O MEDO DE SERVIR NA PRÓPRIA FAVELA
Jovens militares da intervenção recorrem a máscaras para não serem reconhecidos
> O soldado A. viveu dias de apreensão às vésperas da operação conjunta das Forças Armadas e da polícia na Cidade de Deus pouco antes do Carnaval. Seu temor era ser convocado para atuar na comunidade onde nasceu, foi criado e ainda vive com a família. A., a mãe e a avó só se sentiram aliviados quando saiu a escala de serviço: o rapaz, militar há um ano, ficaria no quartel.
“Seria muito desconfortável. Tem gente que cresceu comigo e hoje está no tráfico. Não sei como ia reagir”, contou A., revelando drama pelo qual vêm passando praças envolvidos na intervenção federal.

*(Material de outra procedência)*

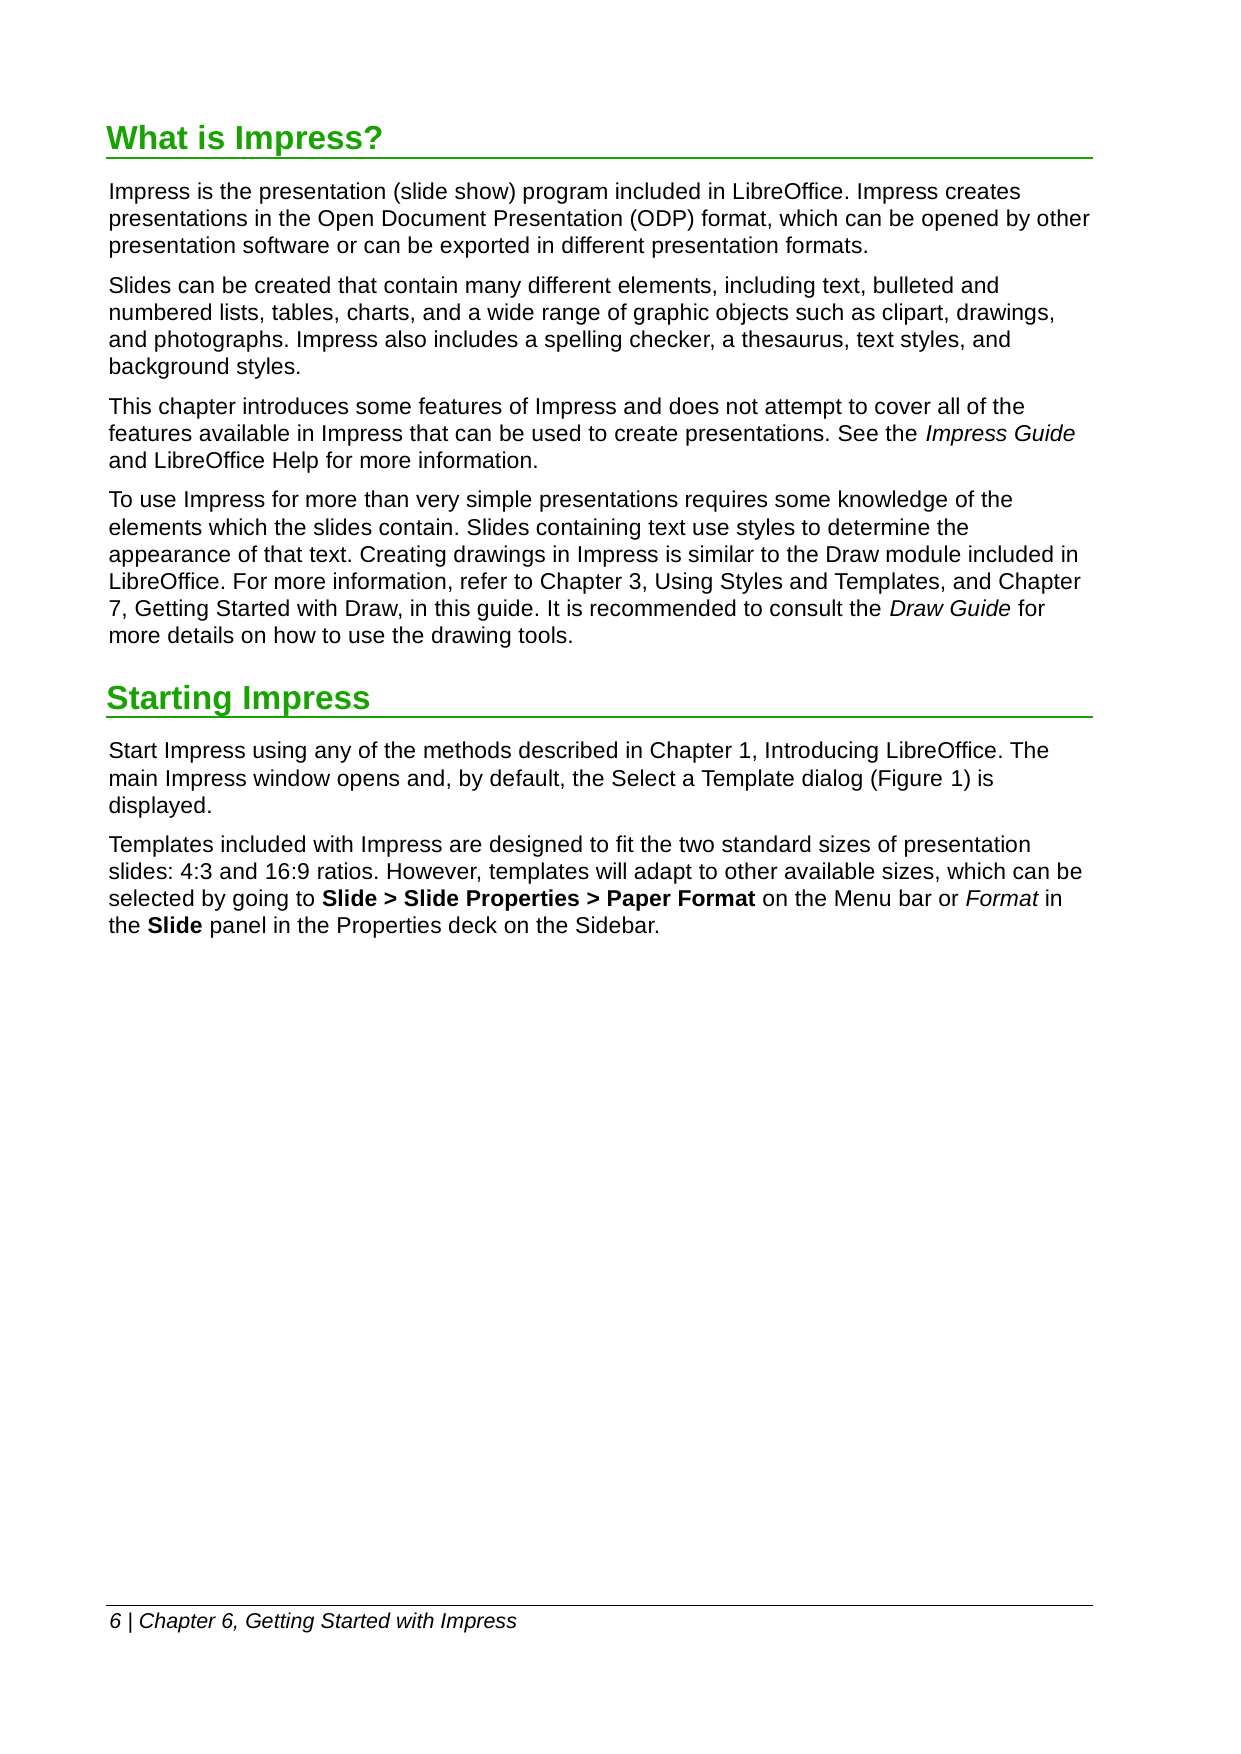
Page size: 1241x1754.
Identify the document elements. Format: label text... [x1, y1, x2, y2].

text Start Impress using any of the methods described in Chapter 1, Introducing LibreOffice. The main Impress window opens and, by default, the Select a Template dialog (Figure 1) is displayed. [108, 737, 1093, 818]
subtitle Starting Impress [106, 677, 1093, 716]
text Impress is the presentation (slide show) program included in LibreOffice. Impress creates presentations in the Open Document Presentation (ODP) format, which can be opened by other presentation software or can be exported in different presentation formats. [108, 177, 1093, 259]
text To use Impress for more than very simple presentations requires some knowledge of the elements which the slides contain. Slides containing text use styles to determine the appearance of that text. Creating drawings in Impress is similar to the Draw module included in LibreOffice. For more information, refer to Chapter 3, Using Styles and Templates, and Chapter 7, Getting Started with Draw, in this guide. It is recommended to consult the Draw Guide for more details on how to use the drawing tools. [108, 486, 1093, 648]
text Templates included with Impress are designed to fit the two standard sizes of presentation slides: 4:3 and 16:9 ratios. However, templates will adapt to other available sizes, which can be selected by going to Slide > Slide Properties > Paper Format on the Menu bar or Format in the Slide panel in the Properties deck on the Sidebar. [108, 831, 1093, 939]
text This chapter introduces some features of Impress and does not attempt to cover all of the features available in Impress that can be used to create presentations. See the Impress Guide and LibreOffice Help for more information. [108, 392, 1093, 473]
subtitle What is Impress? [106, 118, 1093, 157]
text Slides can be created that contain many different elements, including text, bulleted and numbered lists, tables, charts, and a wide range of graphic objects such as clipart, drawings, and photographs. Impress also includes a spelling checker, a thesaurus, text styles, and background styles. [108, 271, 1093, 379]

Jovens como A., oriundos de comunidades pobres, que ingressaram nas Forças Armadas em busca de emprego estável e ascensão social, temem ser vistos por traficantes no papel de inimigo. Para se resguardar, quando em missões nas favelas, eles usam máscaras que cobrem o rosto. Apenas os olhos ficam de fora.
“Até hoje fui poupado, eles dão preferência a gente de fora. Mas se tiver de ir, vou fazer tudo para não ser reconhecido”, disse A.. “Não me envolvo com ninguém, mas tenho amigo do lado de lá. Todo mundo tem. Procuro nem passar perto. Acredito na intervenção e na construção de um Rio e um país melhor se as operações forem sérias. Só não adianta fazer operação e sair. Tem que ficar”, continuou.

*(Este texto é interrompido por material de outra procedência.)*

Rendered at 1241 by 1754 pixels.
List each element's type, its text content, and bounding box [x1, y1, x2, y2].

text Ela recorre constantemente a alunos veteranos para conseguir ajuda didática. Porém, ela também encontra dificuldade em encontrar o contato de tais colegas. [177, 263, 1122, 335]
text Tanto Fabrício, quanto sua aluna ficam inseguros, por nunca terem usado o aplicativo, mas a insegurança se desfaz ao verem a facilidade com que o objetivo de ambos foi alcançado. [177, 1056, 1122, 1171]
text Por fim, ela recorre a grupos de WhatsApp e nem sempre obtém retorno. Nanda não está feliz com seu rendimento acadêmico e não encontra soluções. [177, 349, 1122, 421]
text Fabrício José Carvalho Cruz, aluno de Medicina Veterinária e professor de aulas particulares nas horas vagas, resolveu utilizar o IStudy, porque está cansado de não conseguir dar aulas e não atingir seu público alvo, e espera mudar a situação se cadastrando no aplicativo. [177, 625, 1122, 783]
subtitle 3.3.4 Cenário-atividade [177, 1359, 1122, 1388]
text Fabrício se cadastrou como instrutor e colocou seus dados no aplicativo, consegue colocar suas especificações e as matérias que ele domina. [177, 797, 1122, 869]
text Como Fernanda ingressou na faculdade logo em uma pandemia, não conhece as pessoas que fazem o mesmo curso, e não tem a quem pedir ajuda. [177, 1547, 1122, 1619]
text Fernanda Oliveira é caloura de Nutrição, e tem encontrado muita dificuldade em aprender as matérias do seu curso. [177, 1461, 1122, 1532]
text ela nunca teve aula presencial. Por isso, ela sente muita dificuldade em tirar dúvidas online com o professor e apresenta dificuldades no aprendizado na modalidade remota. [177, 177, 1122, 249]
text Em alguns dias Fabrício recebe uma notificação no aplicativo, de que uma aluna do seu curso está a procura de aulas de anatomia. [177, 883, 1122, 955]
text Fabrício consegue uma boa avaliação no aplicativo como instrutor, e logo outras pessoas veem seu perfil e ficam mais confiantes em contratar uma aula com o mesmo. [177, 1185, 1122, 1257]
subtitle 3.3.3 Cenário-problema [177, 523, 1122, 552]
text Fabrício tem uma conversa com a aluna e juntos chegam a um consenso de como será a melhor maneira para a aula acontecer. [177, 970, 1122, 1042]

Em janeiro, ao defender a volta do auxílio-moradia para militares, extinto em 2000, o comandante da Marinha, almirante Eduardo Bacellar Leal Ferreira, declarou que o benefício era fundamental porque as famílias do contingente de áreas com tráfico “ficam vulneráveis e são ameaçadas”. A fala foi endossada pelo comandante do Exército, general Eduardo Villas Boas.

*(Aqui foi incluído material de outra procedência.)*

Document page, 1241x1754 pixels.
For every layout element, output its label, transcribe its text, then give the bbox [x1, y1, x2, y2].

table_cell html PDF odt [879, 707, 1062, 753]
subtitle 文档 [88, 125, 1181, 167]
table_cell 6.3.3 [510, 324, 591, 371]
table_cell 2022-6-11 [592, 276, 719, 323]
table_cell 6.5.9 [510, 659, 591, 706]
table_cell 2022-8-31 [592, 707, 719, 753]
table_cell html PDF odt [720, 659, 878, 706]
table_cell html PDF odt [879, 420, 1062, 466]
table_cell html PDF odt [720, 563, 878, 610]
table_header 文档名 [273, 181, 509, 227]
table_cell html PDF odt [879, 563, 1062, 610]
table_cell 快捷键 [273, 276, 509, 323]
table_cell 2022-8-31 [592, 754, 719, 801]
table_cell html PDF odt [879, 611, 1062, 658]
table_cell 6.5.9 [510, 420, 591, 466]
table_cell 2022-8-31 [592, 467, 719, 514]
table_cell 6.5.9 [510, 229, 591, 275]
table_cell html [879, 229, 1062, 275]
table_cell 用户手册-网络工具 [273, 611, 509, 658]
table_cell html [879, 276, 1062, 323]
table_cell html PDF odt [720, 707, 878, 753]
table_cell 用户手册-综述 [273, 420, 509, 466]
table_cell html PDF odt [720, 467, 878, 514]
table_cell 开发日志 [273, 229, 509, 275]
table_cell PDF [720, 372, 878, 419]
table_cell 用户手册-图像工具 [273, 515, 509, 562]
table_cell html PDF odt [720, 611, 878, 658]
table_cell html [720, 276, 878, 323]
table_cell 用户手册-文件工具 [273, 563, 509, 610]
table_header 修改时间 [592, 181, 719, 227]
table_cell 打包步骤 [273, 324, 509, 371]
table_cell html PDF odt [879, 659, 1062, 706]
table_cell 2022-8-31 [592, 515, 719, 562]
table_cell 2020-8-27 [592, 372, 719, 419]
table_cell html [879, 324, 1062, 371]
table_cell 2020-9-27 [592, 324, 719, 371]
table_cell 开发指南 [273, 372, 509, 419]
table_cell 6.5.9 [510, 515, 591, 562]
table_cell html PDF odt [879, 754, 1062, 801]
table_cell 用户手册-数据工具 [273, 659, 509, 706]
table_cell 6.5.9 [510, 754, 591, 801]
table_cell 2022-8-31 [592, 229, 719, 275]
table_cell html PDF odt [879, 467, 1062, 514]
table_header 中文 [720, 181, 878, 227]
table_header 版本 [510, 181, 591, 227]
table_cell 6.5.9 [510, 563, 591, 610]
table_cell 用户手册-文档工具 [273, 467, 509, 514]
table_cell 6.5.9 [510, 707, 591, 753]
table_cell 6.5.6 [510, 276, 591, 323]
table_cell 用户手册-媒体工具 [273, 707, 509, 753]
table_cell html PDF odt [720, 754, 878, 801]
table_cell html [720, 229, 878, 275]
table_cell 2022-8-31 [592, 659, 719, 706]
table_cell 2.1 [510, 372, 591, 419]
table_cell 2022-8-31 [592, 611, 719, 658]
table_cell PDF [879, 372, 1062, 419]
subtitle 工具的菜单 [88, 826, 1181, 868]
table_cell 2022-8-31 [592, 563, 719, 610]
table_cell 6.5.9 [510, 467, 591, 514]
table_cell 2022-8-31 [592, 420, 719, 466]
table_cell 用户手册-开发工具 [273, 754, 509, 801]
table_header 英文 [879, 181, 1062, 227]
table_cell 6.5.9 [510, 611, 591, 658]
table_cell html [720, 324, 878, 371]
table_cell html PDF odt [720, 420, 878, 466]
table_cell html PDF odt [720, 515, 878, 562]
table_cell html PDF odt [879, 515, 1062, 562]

Liderança do Chapadão, Gláucia dos Santos denunciou à Anistia Internacional o barril de pólvora que pode se tornar um confronto que divide jovens que foram criados juntos e têm armas de alto calibre nas mãos. “Estão tentando criar uma guerra nas favelas”, disse Gláucia. “A maioria que vai para o Exército é favelada e há essa rivalidade com os que foram para o tráfico. Eles vão enfrentar o próprio povo: vão se matar.”
O Comando Militar do Leste confirmou que já toma precauções para a segurança dos militares que moram em favelas e vai intensificá-las. O uso de balaclavas (toucas que cobrem o rosto) é permitido. Mas o pano deve ser escuro.